*** Exercise data ***
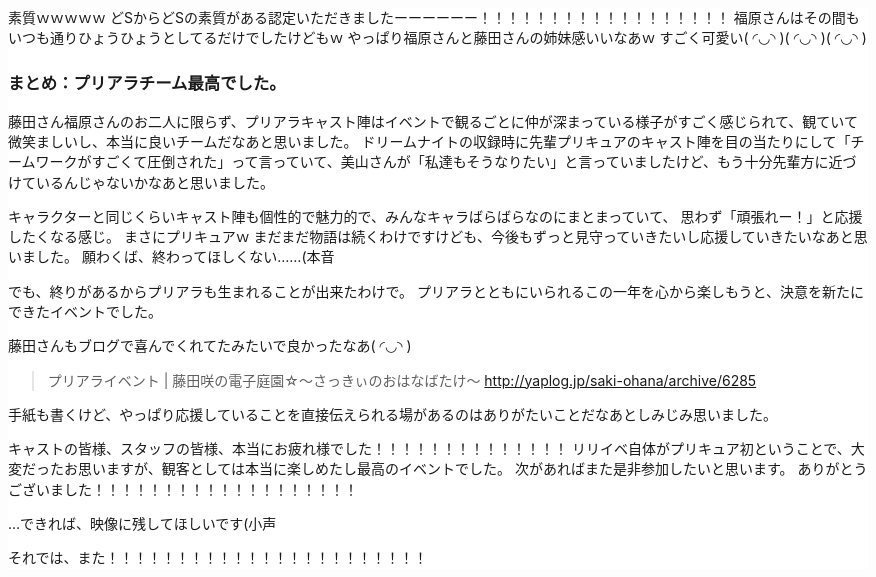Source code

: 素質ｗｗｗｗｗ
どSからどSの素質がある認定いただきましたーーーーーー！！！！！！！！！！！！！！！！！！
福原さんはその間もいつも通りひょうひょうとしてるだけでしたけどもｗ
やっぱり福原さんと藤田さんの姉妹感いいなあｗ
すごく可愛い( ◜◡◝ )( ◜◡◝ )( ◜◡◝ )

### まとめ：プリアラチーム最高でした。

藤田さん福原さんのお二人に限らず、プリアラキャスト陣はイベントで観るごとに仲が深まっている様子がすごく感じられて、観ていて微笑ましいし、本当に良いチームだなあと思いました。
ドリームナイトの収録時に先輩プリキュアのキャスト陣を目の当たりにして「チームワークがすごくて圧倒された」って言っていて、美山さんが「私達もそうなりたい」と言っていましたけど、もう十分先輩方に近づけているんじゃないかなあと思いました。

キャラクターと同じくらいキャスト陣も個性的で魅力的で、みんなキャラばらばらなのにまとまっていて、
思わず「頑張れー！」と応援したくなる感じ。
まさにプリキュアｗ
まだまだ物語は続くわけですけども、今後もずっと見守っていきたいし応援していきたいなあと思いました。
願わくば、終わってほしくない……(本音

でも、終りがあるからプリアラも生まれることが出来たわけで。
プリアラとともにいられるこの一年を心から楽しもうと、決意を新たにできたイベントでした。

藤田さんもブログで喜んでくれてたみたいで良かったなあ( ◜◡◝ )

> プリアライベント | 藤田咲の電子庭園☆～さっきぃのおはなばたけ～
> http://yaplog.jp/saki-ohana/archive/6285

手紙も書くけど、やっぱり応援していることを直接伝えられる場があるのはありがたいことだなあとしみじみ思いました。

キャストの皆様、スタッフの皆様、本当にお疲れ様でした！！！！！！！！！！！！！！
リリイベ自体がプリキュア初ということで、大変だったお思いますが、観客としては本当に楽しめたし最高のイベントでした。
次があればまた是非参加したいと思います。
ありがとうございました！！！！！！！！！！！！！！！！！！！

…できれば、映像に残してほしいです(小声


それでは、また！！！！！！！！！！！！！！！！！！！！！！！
***
Begin at the first line of the entries and stop after the line holding "藤田さん福原さんのお二人に限"; repeat those lines exactly, but not the pictures.

Source code

: 素質ｗｗｗｗｗ
どSからどSの素質がある認定いただきましたーーーーーー！！！！！！！！！！！！！！！！！！
福原さんはその間もいつも通りひょうひょうとしてるだけでしたけどもｗ
やっぱり福原さんと藤田さんの姉妹感いいなあｗ
すごく可愛い( ◜◡◝ )( ◜◡◝ )( ◜◡◝ )

### まとめ：プリアラチーム最高でした。

藤田さん福原さんのお二人に限らず、プリアラキャスト陣はイベントで観るごとに仲が深まっている様子がすごく感じられて、観ていて微笑ましいし、本当に良いチームだなあと思いました。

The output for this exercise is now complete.